Page 1 of 1

Indexing Bottleneck.

Posted: Thu Jul 31, 2003 4:19 pm
by foosh101
When Importing a large amount of data into a table from a csv file using timport, and then creating several complex indexes on that data, which is most likely the thing to slow it down the most - the CPU or the IO?

Indexing Bottleneck.

Posted: Mon Aug 04, 2003 10:04 am
by foosh101
Our records are somewhat large, containing many small fields (int, date, varchar(~50)) and a couple large ones (varchar(~8000)). We have several compund indexes on these tables, which contain several fields.

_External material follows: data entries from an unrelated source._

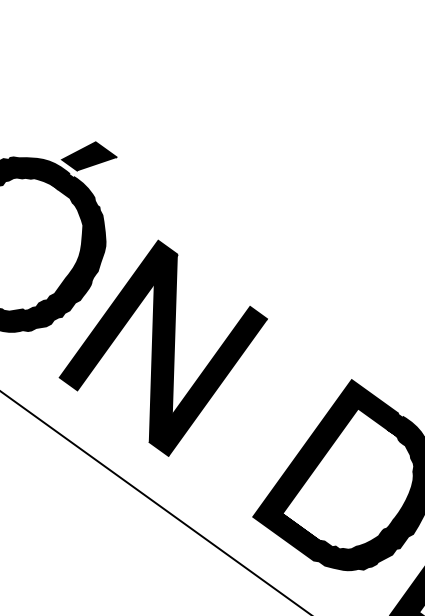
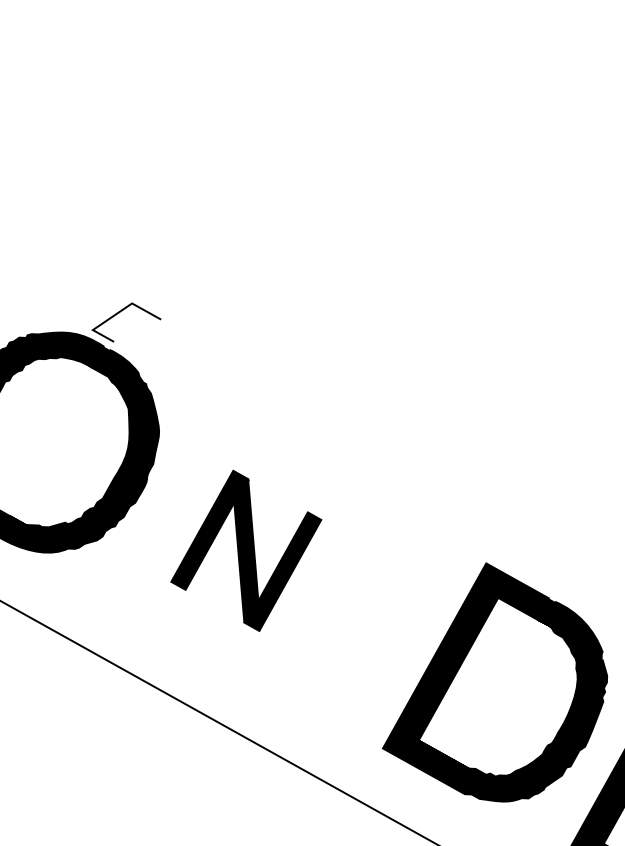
fill: (89, 156) -> (126, 322), removed
part: (163, 347) -> (246, 550), size x0.6

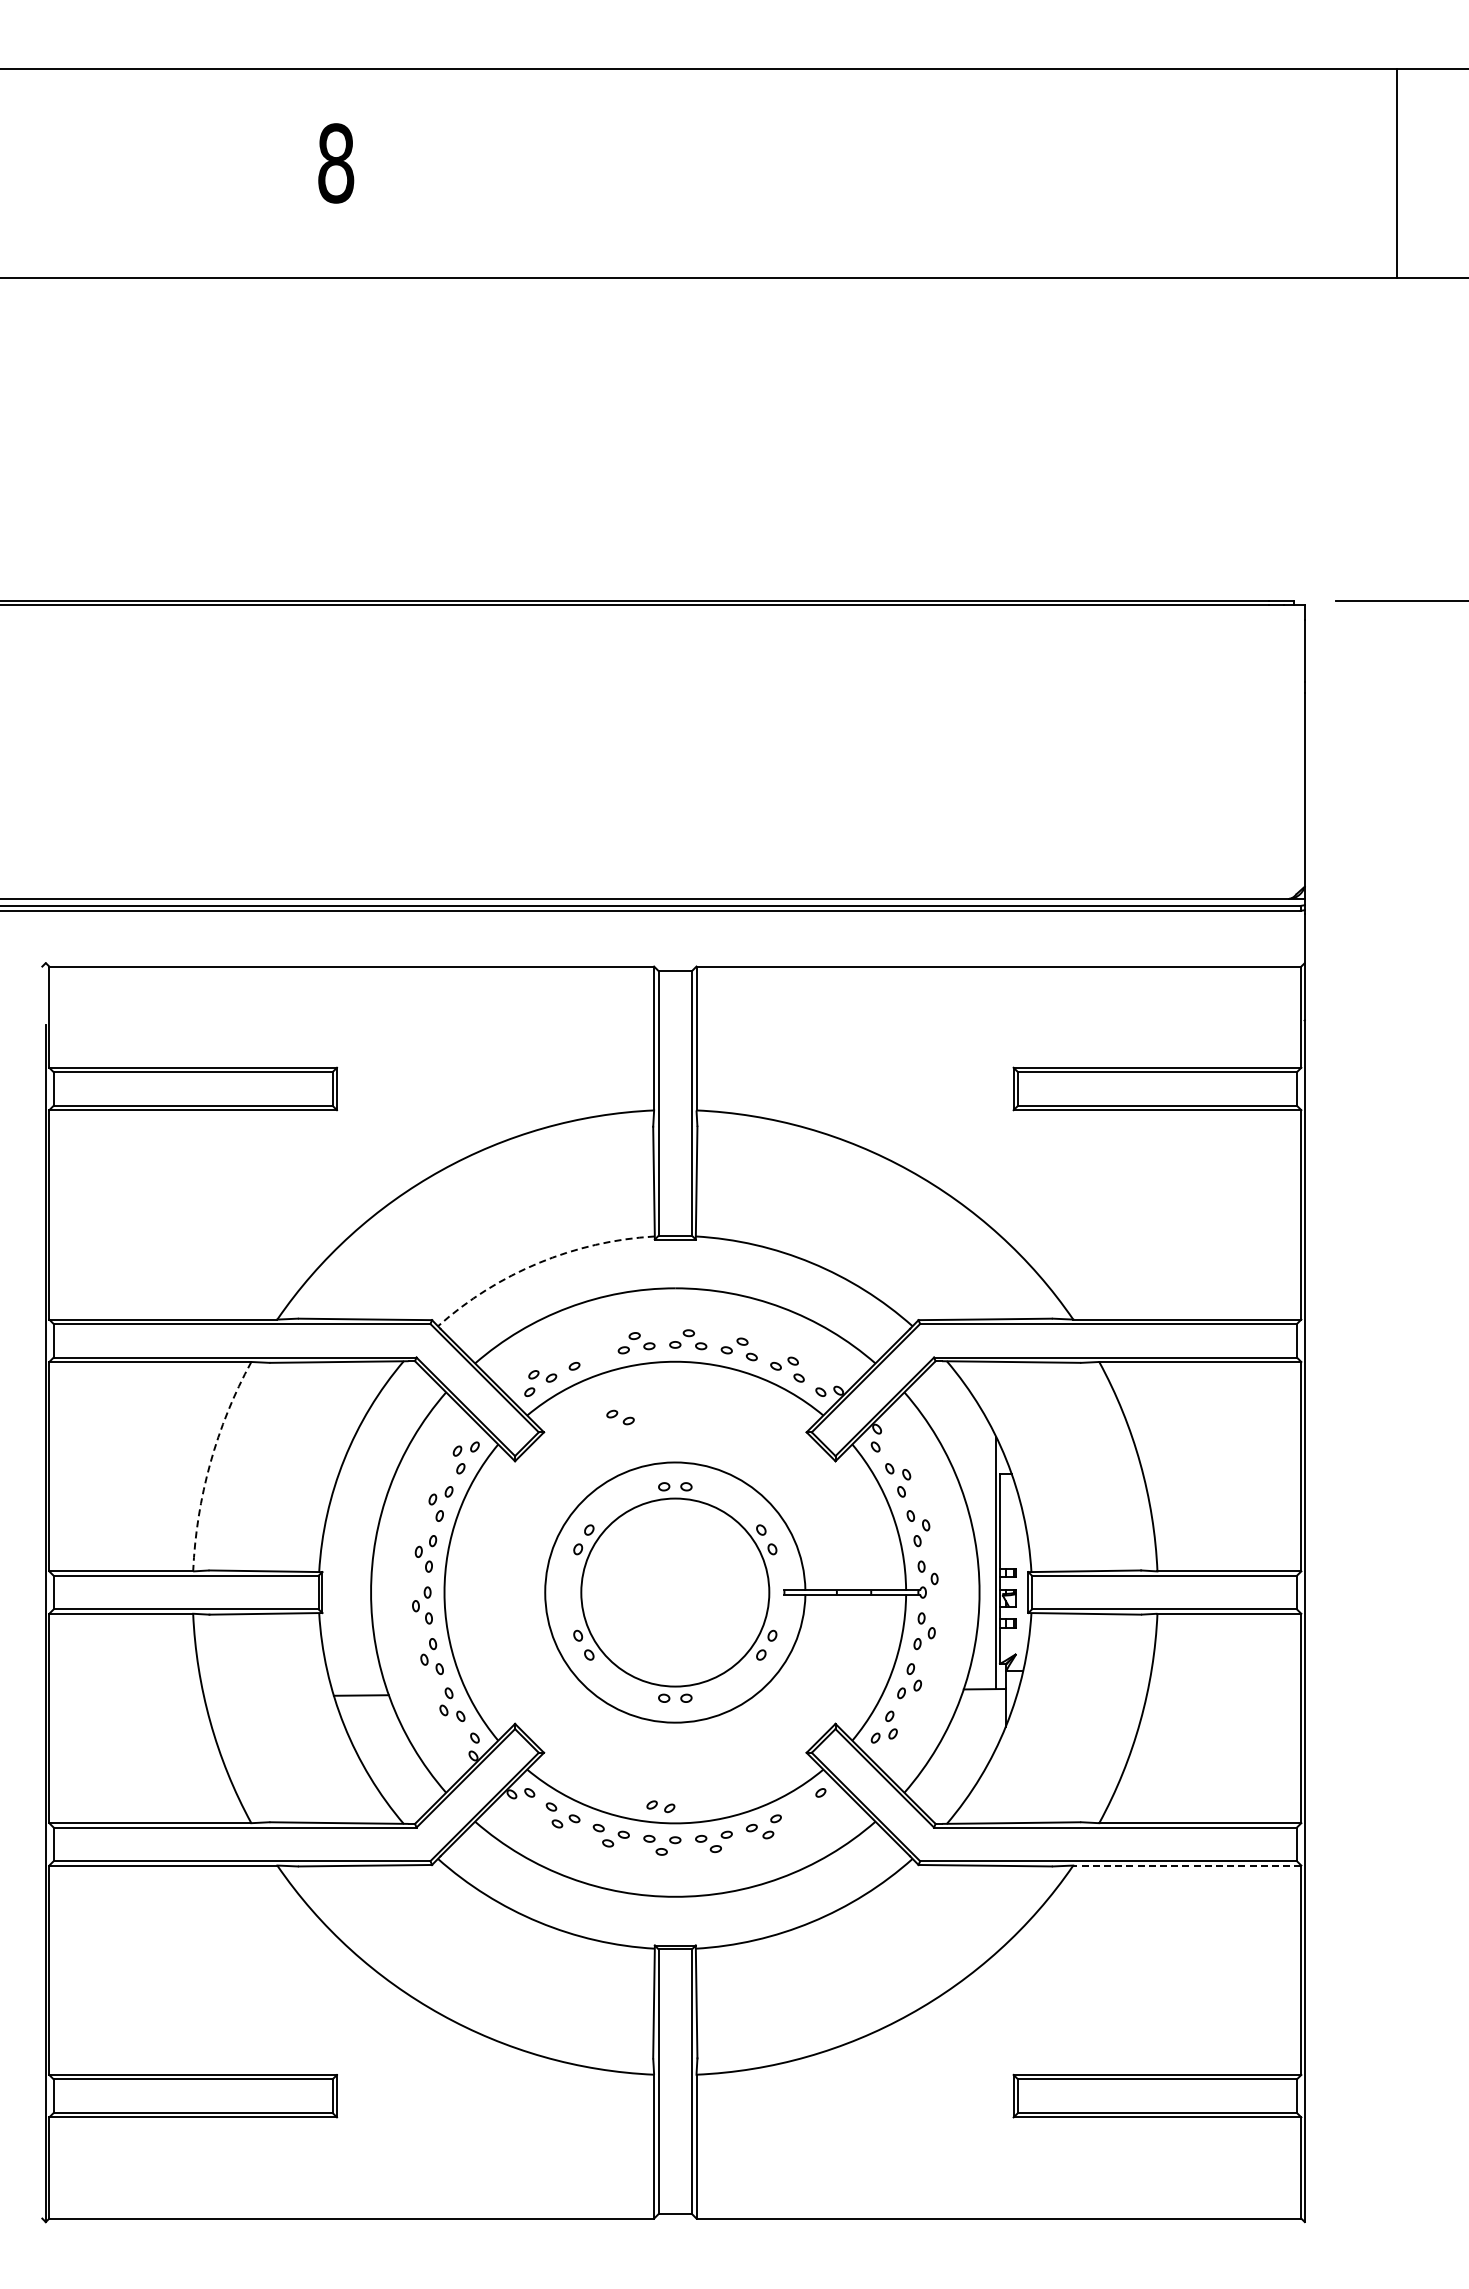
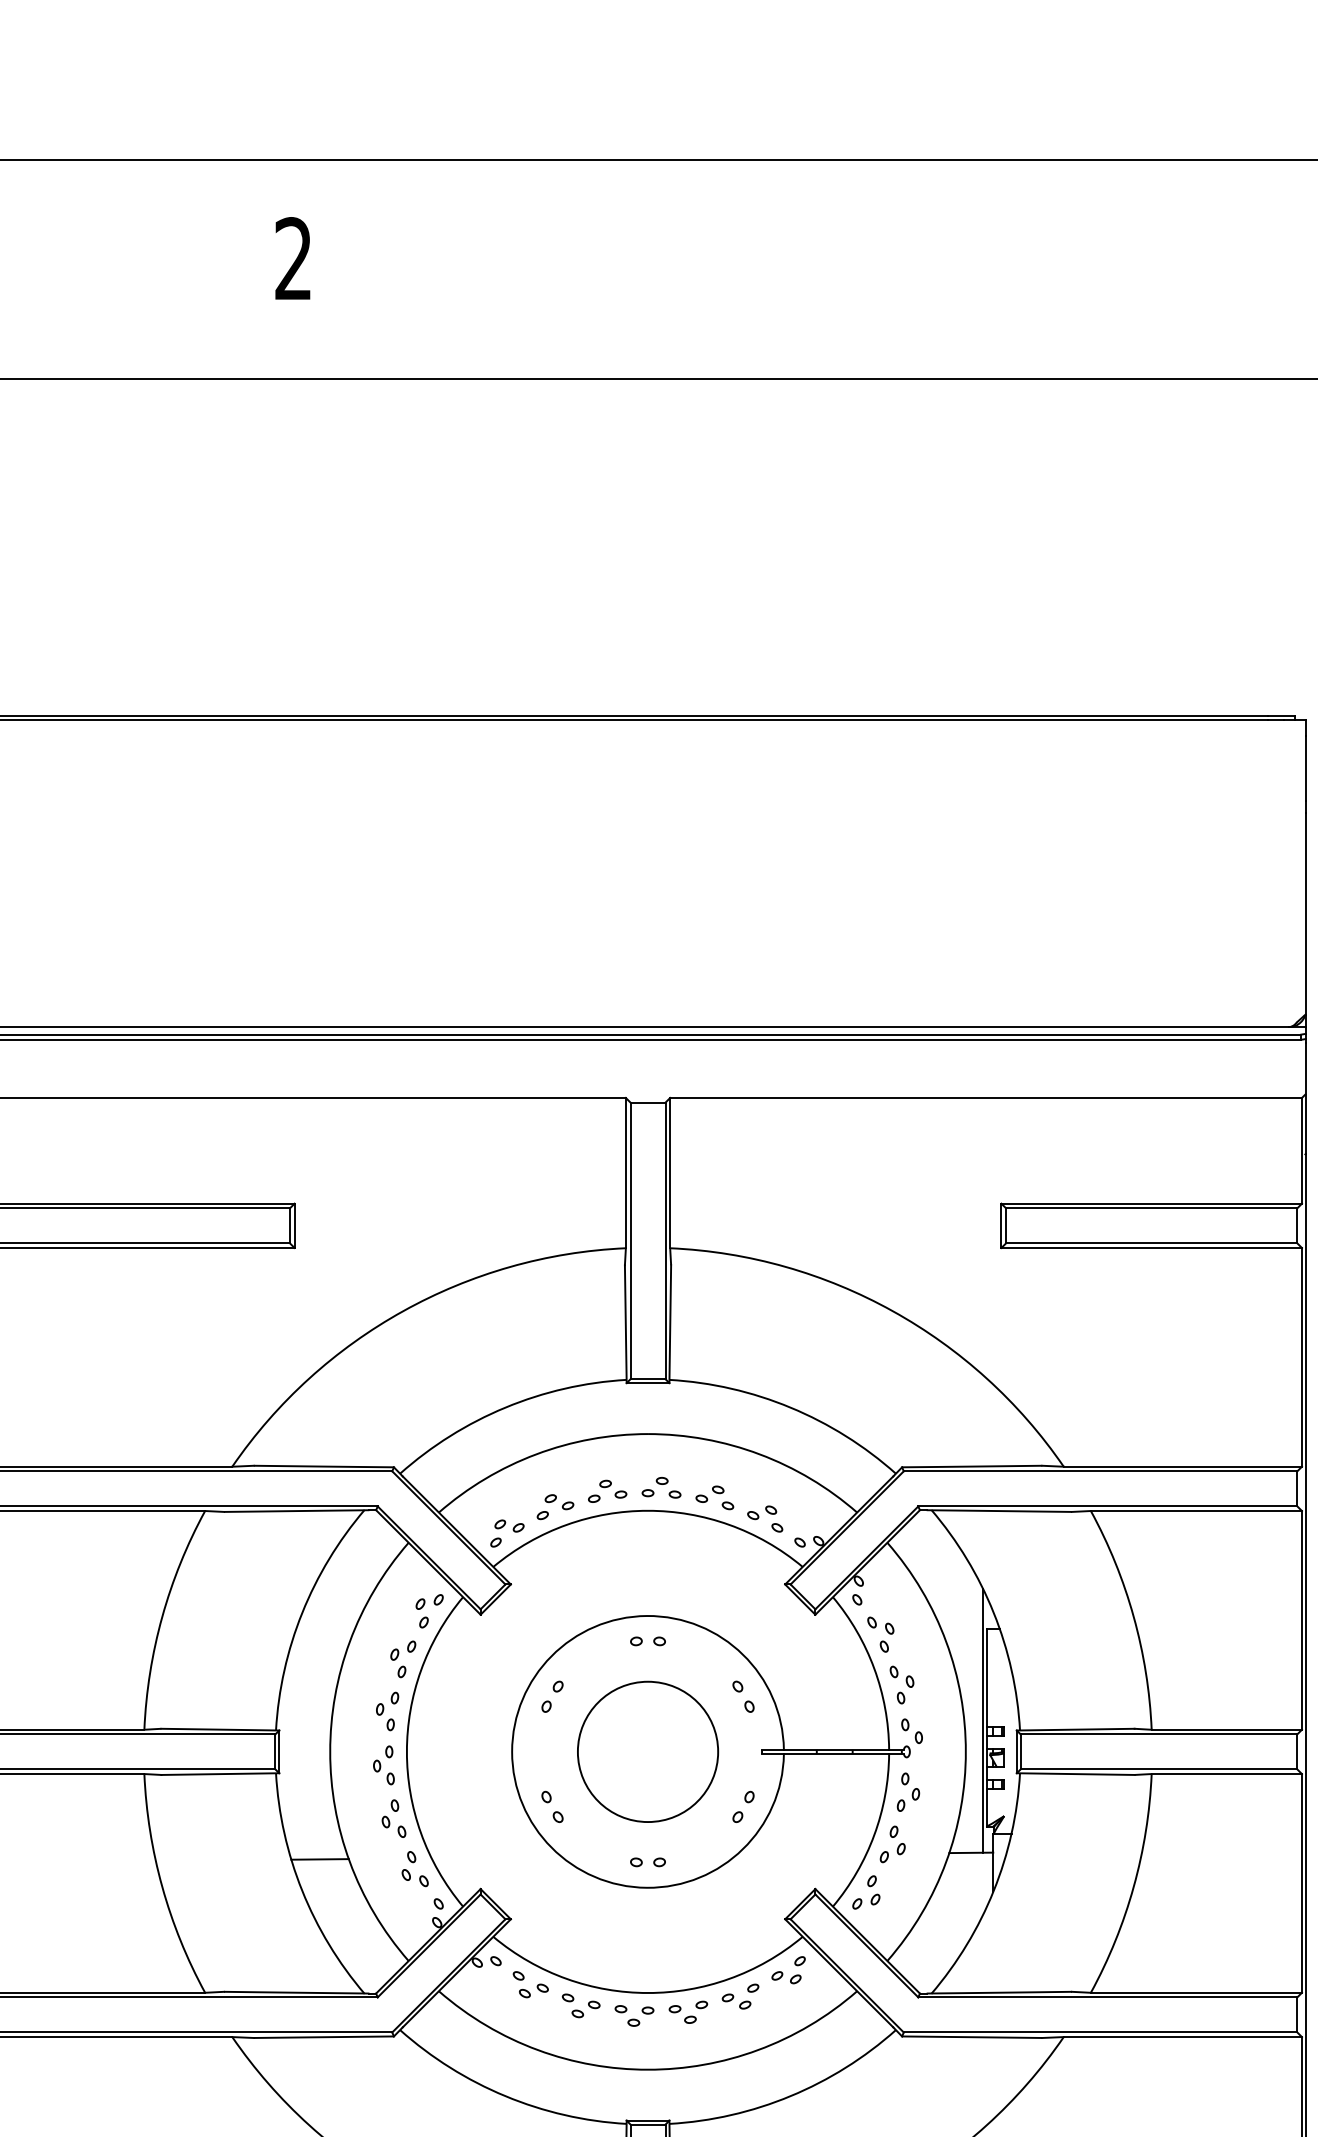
text: (336, 163) -> (294, 259), 8 -> 2
arc: (538, 1263) -> (505, 1408), dashed -> solid
part: (620, 1417) -> (559, 1502), moved
arc: (210, 1463) -> (162, 1617), dashed -> solid
circle: (675, 1592) -> (648, 1751), size x0.71
part: (660, 1806) -> (786, 1977), moved
line: (1186, 1865) -> (1182, 2036), dashed -> solid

d:\morph3\tsql -d d:\morph3\texis\mktDB "CREATE INDEX mkt1011999ListingID ON mkt1011999 (ListingID)"
d:\morph3\tsql -d d:\morph3\texis\mktDB "SET ignorecase=1;CREATE INDEX mkt1011999TableID ON mkt1011999 (TableID)"

d:\morph3\tsql -d d:\morph3\texis\mktDB "SET ignorecase=1;set addexp='\alnum+[\/\.]{1}\alnum+';CREATE METAMORPH INVERTED INDEX mkt1011999Inverted ON mkt1011999 (Headline\ListingDescription\CustomListingDescription,DateStart,Price,DirmaID,ID1,ID2,ID3,ID4,ID5,ID6,ID7,ID8)"
d:\morph3\tsql -d d:\morph3\texis\mktDB "SET ignorecase=1;set addexp='\alnum+[\/\.]{1}\alnum+';CREATE METAMORPH INVERTED INDEX mkt1011999Headline ON mkt1011999 (Headline,DateStart,Price,DirmaID,ID1,ID2,ID3,ID4,ID5,ID6,ID7,ID8)"
d:\morph3\tsql -d d:\morph3\texis\mktDB "SET ignorecase=1;set addexp='\alnum+[\/\.]{1}\alnum+';CREATE METAMORPH INVERTED INDEX mkt1011999Custom ON mkt1011999 (CustomListingDescription,DateStart,Price,DirmaID,ID1,ID2,ID3,ID4,ID5,ID6,ID7,ID8)"

Indexing Bottleneck.

Posted: Mon Aug 04, 2003 11:23 am
by Kai
If the data you're importing will be the vast majority of the final table size (ie. it was small or non-existent before the import), drop any indexes not needed during the import and re-build them afterwards. This will improve import speed somewhat as the indexes don't need to be updated during the import (mostly significant for Metamorph indexes).

During regular index creation, I/O is typically the limiting factor for large-row-size tables, as the entire table must be read but only a fraction of the data indexed. Metamorph index creation is usually limited by CPU, as more processing is going on.